Lauren deStefano came under particularly heavy attack after refusing. Her Tumblr inbox became so full of hate messages that she had to turn the Anonymous ask feature off.

“This entire experience is stressful, and ugly, and not something I signed up for,” said Stefano in response to one of the hate messages. She elaborated her response in a message to an apologetic fan. “I’m annoyed that Misha put me, and countless others, in this position. […] Some may be willing to participate, but some won’t, and I’m not going to let people berate and threaten me for falling into the latter category. He should have reached out and gotten a list of authors/actors/celebs/whatever who would be willing to participate and worked from there. […] Getting participants to consent, people.
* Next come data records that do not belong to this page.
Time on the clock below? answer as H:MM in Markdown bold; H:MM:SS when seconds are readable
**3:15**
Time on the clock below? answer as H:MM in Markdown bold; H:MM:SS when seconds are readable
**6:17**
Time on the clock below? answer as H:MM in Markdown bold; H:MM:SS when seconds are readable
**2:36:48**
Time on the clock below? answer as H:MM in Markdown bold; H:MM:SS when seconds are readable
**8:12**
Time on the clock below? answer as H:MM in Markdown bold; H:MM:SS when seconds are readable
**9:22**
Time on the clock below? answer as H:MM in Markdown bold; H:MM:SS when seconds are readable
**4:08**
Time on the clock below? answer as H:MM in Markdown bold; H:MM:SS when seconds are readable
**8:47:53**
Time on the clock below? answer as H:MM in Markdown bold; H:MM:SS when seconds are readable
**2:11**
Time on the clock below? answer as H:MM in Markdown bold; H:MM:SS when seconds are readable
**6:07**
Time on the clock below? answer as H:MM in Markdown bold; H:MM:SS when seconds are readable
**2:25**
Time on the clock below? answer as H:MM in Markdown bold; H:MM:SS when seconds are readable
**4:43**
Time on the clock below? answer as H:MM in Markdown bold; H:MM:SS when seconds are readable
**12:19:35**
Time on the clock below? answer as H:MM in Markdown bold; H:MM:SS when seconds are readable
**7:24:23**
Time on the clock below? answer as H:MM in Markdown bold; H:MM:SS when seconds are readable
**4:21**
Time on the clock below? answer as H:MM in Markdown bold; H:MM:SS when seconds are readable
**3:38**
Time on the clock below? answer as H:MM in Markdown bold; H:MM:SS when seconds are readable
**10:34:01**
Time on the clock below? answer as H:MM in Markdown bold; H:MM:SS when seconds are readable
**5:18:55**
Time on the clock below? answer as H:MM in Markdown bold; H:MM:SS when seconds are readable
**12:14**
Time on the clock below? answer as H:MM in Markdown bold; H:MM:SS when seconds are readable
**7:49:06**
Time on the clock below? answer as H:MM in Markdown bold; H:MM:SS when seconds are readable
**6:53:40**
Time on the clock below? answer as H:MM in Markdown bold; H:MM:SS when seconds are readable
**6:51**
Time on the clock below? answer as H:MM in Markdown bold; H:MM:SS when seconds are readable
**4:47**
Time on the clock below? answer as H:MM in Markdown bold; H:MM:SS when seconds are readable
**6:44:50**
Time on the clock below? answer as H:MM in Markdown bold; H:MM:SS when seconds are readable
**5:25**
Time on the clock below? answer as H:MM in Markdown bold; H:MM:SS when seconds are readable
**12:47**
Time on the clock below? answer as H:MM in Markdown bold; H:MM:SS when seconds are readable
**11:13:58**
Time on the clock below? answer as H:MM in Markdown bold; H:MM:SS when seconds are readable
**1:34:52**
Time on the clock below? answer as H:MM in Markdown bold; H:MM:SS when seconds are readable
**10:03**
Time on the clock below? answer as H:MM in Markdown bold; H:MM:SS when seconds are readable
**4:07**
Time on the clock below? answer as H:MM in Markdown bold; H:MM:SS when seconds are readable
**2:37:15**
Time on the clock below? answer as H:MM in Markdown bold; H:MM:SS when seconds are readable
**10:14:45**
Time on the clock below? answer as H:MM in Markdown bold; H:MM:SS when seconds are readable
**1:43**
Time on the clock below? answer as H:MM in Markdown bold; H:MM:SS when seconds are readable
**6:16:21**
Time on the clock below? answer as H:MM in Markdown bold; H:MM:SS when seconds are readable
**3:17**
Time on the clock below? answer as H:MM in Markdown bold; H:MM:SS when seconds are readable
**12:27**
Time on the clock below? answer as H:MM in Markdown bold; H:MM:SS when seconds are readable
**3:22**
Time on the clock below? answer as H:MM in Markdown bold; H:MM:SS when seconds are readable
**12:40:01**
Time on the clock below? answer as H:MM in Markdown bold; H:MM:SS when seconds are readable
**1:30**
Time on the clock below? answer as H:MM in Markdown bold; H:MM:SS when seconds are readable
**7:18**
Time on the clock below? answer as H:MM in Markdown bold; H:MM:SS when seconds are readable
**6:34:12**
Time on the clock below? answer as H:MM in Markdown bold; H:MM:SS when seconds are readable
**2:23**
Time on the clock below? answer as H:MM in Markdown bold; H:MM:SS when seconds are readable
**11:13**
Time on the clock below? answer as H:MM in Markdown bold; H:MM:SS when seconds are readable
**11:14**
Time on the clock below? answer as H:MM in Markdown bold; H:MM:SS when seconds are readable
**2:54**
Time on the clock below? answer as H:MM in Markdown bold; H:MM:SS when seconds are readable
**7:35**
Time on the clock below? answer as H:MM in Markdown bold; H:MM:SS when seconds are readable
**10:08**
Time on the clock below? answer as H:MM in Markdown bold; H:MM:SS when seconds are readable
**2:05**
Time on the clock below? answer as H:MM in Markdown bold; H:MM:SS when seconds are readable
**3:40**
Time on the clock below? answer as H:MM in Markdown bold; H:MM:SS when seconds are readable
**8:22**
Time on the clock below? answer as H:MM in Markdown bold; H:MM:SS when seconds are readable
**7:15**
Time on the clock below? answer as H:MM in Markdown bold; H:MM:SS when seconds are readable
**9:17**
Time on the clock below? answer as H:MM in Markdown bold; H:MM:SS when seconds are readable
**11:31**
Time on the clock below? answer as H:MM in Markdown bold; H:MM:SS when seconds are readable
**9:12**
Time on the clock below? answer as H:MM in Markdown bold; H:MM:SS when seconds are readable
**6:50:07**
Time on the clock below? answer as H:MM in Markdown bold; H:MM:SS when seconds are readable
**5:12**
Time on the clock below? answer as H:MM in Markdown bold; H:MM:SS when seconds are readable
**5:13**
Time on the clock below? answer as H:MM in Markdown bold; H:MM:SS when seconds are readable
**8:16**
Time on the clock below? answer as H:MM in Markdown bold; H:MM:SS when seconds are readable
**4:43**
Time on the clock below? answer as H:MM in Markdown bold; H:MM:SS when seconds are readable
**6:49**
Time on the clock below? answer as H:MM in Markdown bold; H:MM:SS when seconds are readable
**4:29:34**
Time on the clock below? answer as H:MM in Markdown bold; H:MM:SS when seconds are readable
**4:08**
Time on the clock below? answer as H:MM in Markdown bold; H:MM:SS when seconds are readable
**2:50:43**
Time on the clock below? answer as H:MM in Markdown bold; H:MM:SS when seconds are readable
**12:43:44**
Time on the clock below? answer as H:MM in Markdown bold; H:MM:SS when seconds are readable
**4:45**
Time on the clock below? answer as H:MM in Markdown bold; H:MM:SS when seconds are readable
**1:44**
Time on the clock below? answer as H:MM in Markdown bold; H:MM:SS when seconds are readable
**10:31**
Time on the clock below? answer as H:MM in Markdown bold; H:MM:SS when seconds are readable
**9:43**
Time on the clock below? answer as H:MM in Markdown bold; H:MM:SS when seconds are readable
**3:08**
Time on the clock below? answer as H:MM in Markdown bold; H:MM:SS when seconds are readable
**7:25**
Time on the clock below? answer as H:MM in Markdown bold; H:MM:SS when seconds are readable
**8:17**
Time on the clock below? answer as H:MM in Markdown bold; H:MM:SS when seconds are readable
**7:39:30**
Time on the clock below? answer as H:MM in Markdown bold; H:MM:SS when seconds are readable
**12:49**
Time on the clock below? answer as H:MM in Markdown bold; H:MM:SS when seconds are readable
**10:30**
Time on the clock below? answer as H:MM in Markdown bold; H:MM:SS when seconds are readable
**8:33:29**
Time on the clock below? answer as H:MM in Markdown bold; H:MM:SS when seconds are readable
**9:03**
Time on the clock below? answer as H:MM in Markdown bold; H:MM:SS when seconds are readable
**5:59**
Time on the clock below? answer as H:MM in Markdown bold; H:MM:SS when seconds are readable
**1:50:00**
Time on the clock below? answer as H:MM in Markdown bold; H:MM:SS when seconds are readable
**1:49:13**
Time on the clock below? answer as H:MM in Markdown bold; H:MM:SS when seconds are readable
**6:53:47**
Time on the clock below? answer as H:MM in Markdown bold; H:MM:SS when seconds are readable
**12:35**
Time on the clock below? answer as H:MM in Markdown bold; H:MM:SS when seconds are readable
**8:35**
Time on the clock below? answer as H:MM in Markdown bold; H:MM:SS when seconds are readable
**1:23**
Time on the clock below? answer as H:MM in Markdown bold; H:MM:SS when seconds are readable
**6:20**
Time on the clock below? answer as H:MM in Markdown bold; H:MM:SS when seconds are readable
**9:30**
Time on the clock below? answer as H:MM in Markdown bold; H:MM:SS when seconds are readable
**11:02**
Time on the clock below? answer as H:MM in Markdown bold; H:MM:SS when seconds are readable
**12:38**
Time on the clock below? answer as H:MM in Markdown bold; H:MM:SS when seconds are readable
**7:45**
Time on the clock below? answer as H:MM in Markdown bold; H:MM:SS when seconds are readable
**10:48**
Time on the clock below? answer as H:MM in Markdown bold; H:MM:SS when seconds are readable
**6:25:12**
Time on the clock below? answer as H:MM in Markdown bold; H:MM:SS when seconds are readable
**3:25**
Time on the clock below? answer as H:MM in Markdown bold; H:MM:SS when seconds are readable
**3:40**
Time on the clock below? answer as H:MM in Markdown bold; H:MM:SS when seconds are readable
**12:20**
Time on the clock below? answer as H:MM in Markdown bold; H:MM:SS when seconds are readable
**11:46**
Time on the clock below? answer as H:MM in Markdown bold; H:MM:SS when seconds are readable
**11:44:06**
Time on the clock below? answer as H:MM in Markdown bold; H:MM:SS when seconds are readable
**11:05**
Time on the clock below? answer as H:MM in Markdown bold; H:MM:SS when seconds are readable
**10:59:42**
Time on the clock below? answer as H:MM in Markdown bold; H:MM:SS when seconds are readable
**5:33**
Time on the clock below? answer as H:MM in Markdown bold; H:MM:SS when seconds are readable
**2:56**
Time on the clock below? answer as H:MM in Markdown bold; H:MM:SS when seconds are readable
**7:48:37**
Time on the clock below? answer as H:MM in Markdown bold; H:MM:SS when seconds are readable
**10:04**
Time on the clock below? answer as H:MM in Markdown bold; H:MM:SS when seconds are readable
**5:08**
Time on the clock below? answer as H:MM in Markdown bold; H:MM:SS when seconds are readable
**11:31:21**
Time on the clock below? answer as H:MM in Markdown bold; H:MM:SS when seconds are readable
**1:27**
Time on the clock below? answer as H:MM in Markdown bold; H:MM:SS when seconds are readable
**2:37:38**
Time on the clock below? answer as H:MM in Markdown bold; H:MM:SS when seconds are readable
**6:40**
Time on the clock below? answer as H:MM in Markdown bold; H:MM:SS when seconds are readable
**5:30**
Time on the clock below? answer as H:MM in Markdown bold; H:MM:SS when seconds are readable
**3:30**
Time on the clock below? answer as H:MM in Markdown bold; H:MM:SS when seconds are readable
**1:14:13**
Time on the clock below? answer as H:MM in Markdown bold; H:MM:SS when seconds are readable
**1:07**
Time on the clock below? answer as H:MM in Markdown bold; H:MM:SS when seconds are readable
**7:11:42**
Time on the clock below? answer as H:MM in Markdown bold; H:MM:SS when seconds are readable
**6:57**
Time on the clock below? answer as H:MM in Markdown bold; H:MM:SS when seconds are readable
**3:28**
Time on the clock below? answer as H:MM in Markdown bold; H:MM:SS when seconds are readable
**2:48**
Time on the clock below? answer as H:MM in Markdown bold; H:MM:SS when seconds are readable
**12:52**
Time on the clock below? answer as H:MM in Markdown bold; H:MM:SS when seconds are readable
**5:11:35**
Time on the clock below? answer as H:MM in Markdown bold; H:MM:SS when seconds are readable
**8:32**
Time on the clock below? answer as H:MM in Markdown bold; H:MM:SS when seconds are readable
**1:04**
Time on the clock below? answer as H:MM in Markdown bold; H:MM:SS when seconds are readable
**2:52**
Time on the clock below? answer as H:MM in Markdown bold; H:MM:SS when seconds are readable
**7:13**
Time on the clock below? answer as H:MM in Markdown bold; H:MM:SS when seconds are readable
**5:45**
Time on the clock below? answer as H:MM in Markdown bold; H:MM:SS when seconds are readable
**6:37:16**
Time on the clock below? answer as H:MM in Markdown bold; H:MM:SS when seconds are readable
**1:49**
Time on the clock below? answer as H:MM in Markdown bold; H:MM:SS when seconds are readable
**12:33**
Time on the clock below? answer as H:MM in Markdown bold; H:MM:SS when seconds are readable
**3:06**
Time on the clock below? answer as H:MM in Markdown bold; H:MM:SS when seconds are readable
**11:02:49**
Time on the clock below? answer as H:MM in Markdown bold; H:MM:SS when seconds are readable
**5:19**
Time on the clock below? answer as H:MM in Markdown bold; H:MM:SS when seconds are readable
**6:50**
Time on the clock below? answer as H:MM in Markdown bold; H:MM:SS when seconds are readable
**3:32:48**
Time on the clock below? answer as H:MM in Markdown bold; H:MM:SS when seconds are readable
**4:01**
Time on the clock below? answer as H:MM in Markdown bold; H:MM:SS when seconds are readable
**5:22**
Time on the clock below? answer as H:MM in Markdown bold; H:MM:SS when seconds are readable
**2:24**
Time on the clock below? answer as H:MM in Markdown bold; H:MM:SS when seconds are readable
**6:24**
It’s important.”

deStefano later elaborated her opinions in a Facebook post.

Others found themselves forced to refuse requests, knowing the kind of hate response it could get. Neil Gaiman, John Scalzi, Wil Wheaton, N.K. Jemisin among other adult and young adult sci-fi authors posted on their social media accounts that they could not participate.

Numerous authors  did participate in the story request. Maureen Johnson read her story to those who requested it at the end of fan convention LeakyCon, and Mindee Arnett posted her story on Tumblr.

Beth Revis posted a story on Tumblr and, still bogged down with demands for stories, announced that she would “delete all [future]requests unanswered” as she is in the middle of editing her new book The Body Electric.

Gishwhes, which raises money for the charity Random Acts, runs for another three days and is spearheaded by Supernatural actor Misha Collins. A full list of Gishwes scavenger hunt items was posted by Tumblr user almaasi. For more, visit the Gishwhes website.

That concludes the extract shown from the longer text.